The unexpected discovery of FLAP in glomerular endothelial cells in this model of glomerulonephritis, coupled with our demonstration that oral FLAP antagonist therapy reduces proteinuria in human glomerulonephritis and animal models of diabetes, provides further impetus to examine the role of this pro-inflammatory protein in glomerular immune injury.
5-脂氧合酶(5-LO)与5-脂氧合酶激活蛋白(FLAP)的结合是随后从花生四烯酸形成白三烯的前提条件。
我们研究了FLAP在加速性抗肾小球基底膜肾炎大鼠模型中的定位以及在培养的大鼠肾小球内皮细胞中的蛋白表达。

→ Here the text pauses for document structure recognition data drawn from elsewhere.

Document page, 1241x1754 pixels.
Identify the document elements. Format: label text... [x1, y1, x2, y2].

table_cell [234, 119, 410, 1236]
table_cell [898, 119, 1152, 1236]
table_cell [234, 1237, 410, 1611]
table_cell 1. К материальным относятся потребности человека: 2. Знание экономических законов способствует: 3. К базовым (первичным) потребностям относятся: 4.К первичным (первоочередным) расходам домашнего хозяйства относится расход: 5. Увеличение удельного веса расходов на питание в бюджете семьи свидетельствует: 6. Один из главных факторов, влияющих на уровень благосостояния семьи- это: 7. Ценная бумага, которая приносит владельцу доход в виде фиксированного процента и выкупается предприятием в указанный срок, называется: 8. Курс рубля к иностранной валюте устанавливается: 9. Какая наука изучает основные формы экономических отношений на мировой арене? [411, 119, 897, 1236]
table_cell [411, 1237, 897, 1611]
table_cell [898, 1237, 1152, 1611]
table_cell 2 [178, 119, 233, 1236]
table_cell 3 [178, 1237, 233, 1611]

正如预期的那样,5-LO染色强烈,且仅定位于白细胞和巨噬细胞的核周区域及细胞核内。在这些细胞中,FLAP免疫反应性与5-LO的免疫反应性共定位,且局限于核膜。令人惊讶的是,在早期实验性肾小球肾炎的肾小球内皮细胞中也观察到了强烈的FLAP核染色和胞质染色。虽然通过逆转录聚合酶链反应(RT-PCR)在培养的大鼠肾小球内皮细胞中检测到了5-LO和FLAP信使核糖核酸(mRNA),但蛋白质印迹法仅显示有FLAP,而没有5-LO蛋白。促炎细胞因子γ干扰素以剂量依赖的方式调节肾小球内皮细胞中的FLAP蛋白。
在该肾小球肾炎模型的肾小球内皮细胞中意外发现FLAP,再加上我们证明口服FLAP拮抗剂疗法可降低人类肾小球肾炎和糖尿病动物模型中的蛋白尿,这为研究这种促炎蛋白在肾小球免疫损伤中的作用提供了进一步的动力。